DeepSeek took the AI world by storm this month, but the company now faces accusations of using data without permission. OpenAI claims to have evidence that DeepSeek leveraged OpenAI’s models to train a competing AI model. If true, this would violate OpenAI’s terms of service.
OpenAI told the Financial Times about evidence of DeepSeek using “distillation” to train AI models. In this context, that term refers to a company using a preexisting model’s outputs to train a newer model. Distillation reduces the cost of model creation by building on the work already done for the “teacher model.”
DeepSeek’s R1 model shook the AI industry and sent stocks plummeting because the company claimed to have developed it at a fraction of the cost of competing models. If it’s proven that DeepSeek used distillation to build on OpenAI’s models, the claims of lower costs would hold less weight.
Related: DeepSeek outperforms OpenAI’s reasoning model at just 3% of the cost
Distillation is not always a bad thing. In fact, it is used in the AI industry frequently. The issue in the case of DeepSeek and OpenAI is that the former has been accused of using distillation in a way that violates OpenAI’s terms of service. The OpenAI API cannot be used to “copy” OpenAI’s service. Users are also prohibited from “[using] output to develop models that compete with OpenAI.”

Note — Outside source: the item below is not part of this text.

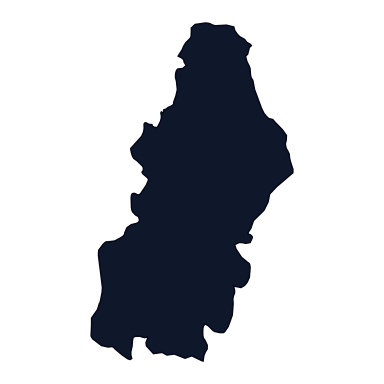 outline of Francisco Morazán
{"feature_id": "HND-639", "entity_name": "Francisco Morazán", "entity_type": "Department", "adm_level": 1, "iso_a3": "HND", "parent_name": "Honduras", "parent_adm1": "", "projection": "robinson", "projection_center": [-87.226, 14.346], "detail": "fine", "context": "isolated", "style": "filled", "palette": "ink", "viewbox_px": 384, "rotation_deg": 0, "n_neighbors": 0, "source": "natural_earth", "source_scale": "10m", "svg_char_len": 3383}
<svg xmlns="http://www.w3.org/2000/svg" viewBox="0 0 384 384"><path d="M162.5,113.0L163.2,112.8L163.5,112.1L163.6,110.6L163.8,109.9L164.3,109.6L165.1,109.5L166.3,109.0L168.2,107.4L168.9,107.1L169.7,106.9L170.7,106.4L171.8,105.8L173.4,104.6L173.8,104.0L173.8,103.6L173.6,103.2L173.8,102.1L176.1,95.4L177.4,89.6L176.5,81.2L175.5,77.4L175.7,73.5L176.3,71.1L177.0,69.9L177.6,69.2L178.2,69.0L182.8,68.5L186.2,65.5L184.1,61.9L183.9,60.1L182.7,58.7L181.9,58.0L178.2,56.1L182.3,49.6L183.7,46.2L185.9,42.7L190.1,38.5L190.9,37.2L191.2,35.7L191.4,30.6L191.3,28.1L195.1,24.5L205.4,23.0L207.5,23.2L210.0,23.7L211.7,24.7L215.0,25.8L226.6,25.2L233.8,27.0L234.4,29.7L235.2,31.4L237.4,34.4L239.4,36.5L244.5,39.4L246.9,42.4L250.0,44.2L250.9,45.0L251.3,45.6L249.3,47.5L247.6,54.2L245.5,56.2L246.8,61.4L247.6,63.1L249.0,65.8L250.0,68.4L250.5,75.1L251.1,77.7L252.8,80.4L254.5,89.5L261.3,107.9L263.8,113.2L266.7,116.7L268.6,118.5L272.8,119.6L274.8,122.0L282.3,129.7L286.4,135.5L286.2,139.9L285.3,143.9L285.6,145.9L286.1,148.2L288.3,152.2L289.1,154.0L289.5,157.7L290.2,161.1L292.9,169.4L292.8,172.8L276.7,186.5L269.6,194.0L268.0,202.1L263.9,210.3L253.4,220.6L250.8,228.3L248.4,232.0L248.0,233.2L248.3,234.1L250.1,234.7L251.2,235.5L252.1,236.6L252.3,237.6L250.1,242.5L245.6,243.3L242.1,242.5L239.1,242.5L234.6,244.6L235.9,249.0L241.5,257.4L247.4,262.3L249.0,263.4L249.7,264.9L250.1,267.6L249.3,277.4L247.0,282.4L244.5,285.4L241.0,287.5L233.5,286.0L234.4,289.5L234.6,291.3L234.4,293.4L233.4,295.8L232.8,299.0L233.1,303.9L232.2,315.2L228.2,326.4L224.6,331.7L223.5,332.5L220.1,332.6L214.9,331.5L213.1,330.5L208.2,325.6L205.0,323.9L203.5,325.9L203.2,326.8L202.8,328.7L202.7,332.2L202.8,335.7L203.4,338.3L204.8,340.1L207.2,345.2L207.1,349.1L205.4,351.7L203.8,355.7L203.2,359.9L203.1,361.0L202.1,360.8L191.8,355.8L185.0,358.2L174.4,354.0L167.0,355.0L164.8,353.9L162.3,352.4L153.5,353.6L150.6,350.4L146.5,345.9L146.0,342.8L147.6,338.6L147.8,337.6L146.9,337.3L145.6,337.3L144.7,337.6L142.3,337.0L139.7,336.2L135.6,336.3L133.2,337.1L132.5,339.9L132.0,346.3L130.8,351.7L130.8,355.2L131.7,358.5L130.1,359.5L127.9,358.8L122.2,354.9L114.5,348.4L113.9,347.5L112.9,346.9L112.1,346.5L108.2,347.0L101.5,345.5L92.7,338.8L91.1,336.0L91.6,325.3L91.6,318.1L97.6,309.5L99.3,303.8L99.9,302.8L100.5,301.1L102.1,292.5L102.5,287.7L98.5,255.4L98.7,250.3L103.2,244.3L104.9,242.7L106.2,241.9L107.6,241.9L114.5,241.1L120.6,237.9L123.2,236.2L124.6,234.3L124.8,232.9L127.0,227.7L131.3,224.7L136.9,223.3L138.5,222.4L139.4,220.8L139.4,219.3L139.1,218.3L138.5,216.7L138.2,216.3L137.7,216.0L136.9,215.7L136.2,215.3L135.2,214.6L134.0,213.3L132.7,211.8L132.0,210.3L131.5,207.7L131.2,198.0L131.5,195.4L132.1,194.0L133.1,193.5L134.1,193.4L135.4,193.7L138.0,195.1L139.6,194.5L140.7,193.6L146.4,185.1L148.6,179.9L147.9,178.0L142.6,173.5L142.3,172.8L142.1,172.0L142.8,171.3L143.3,170.3L143.4,168.0L143.0,166.8L142.4,165.9L137.3,160.9L133.9,158.4L132.8,156.6L131.9,154.3L131.4,152.4L130.7,148.6L141.7,136.4L143.6,132.0L143.8,130.8L144.1,129.4L144.2,128.0L144.1,124.3L144.5,123.3L145.2,122.8L146.0,122.9L147.0,123.3L147.9,123.9L148.8,124.3L149.7,124.5L150.5,124.6L151.2,124.5L151.8,124.6L152.1,125.0L152.3,126.0L152.6,126.5L153.3,126.8L154.1,127.2L155.0,127.4L157.4,127.5L160.6,121.2L161.4,117.8L161.4,116.4L161.3,115.0L160.9,113.2L161.1,112.3L161.4,112.0L161.7,112.3L162.1,112.7L162.5,113.0Z" fill="#0f172a" stroke="#020617" stroke-width="1.5"/></svg>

The Financial Times spoke with a person close to OpenAI and shared context regarding OpenAI’s terms of use.
As first covered by Bloomberg, both OpenAI and Microsoft have investigated the situation and found accounts that are believed to be from DeepSeek. Those accounts had access blocked last year because they were suspected of being used for distillation.
OpenAI shared the following statement with our colleagues at TechRadar:
“We know PRC based companies – and others – are constantly trying to distill the models of leading US AI companies. As the leading builder of AI, we engage in countermeasures to protect our IP, including a careful process for which frontier capabilities to include in released models, and believe as we go forward that it is critically important that we are working closely with the U.S. government to best protect the most capable models from efforts by adversaries and competitors to take US technology.”
David Sacks, the White House AI and crypto czar, recently discussed DeepSeek and OpenAI. “There’s substantial evidence that what DeepSeek did here is they distilled the knowledge out of OpenAI models, and I don’t think OpenAI is very happy about this,” said Sacks.
OpenAI’s ironic accusation
The irony in all of this is that OpenAI has been accused of using data to train AI models without permission several times. The New York Times sued OpenAI in December 2023, arguing that using data to train generative models does not fall under fair use. Lawsuits from The Intercept, Raw Story, and AlterNet followed in February 2024.
One of the biggest criticisms of OpenAI is that it allegedly trained its AI models using data without proper authorization
OpenAI allegedly using data without permission to train AI models does not excuse any behavior of DeepSeek. OpenAI has clear terms that prohibit using its models to create technology that competes with OpenAI. That being said, the accusations from OpenAI are quite ironic.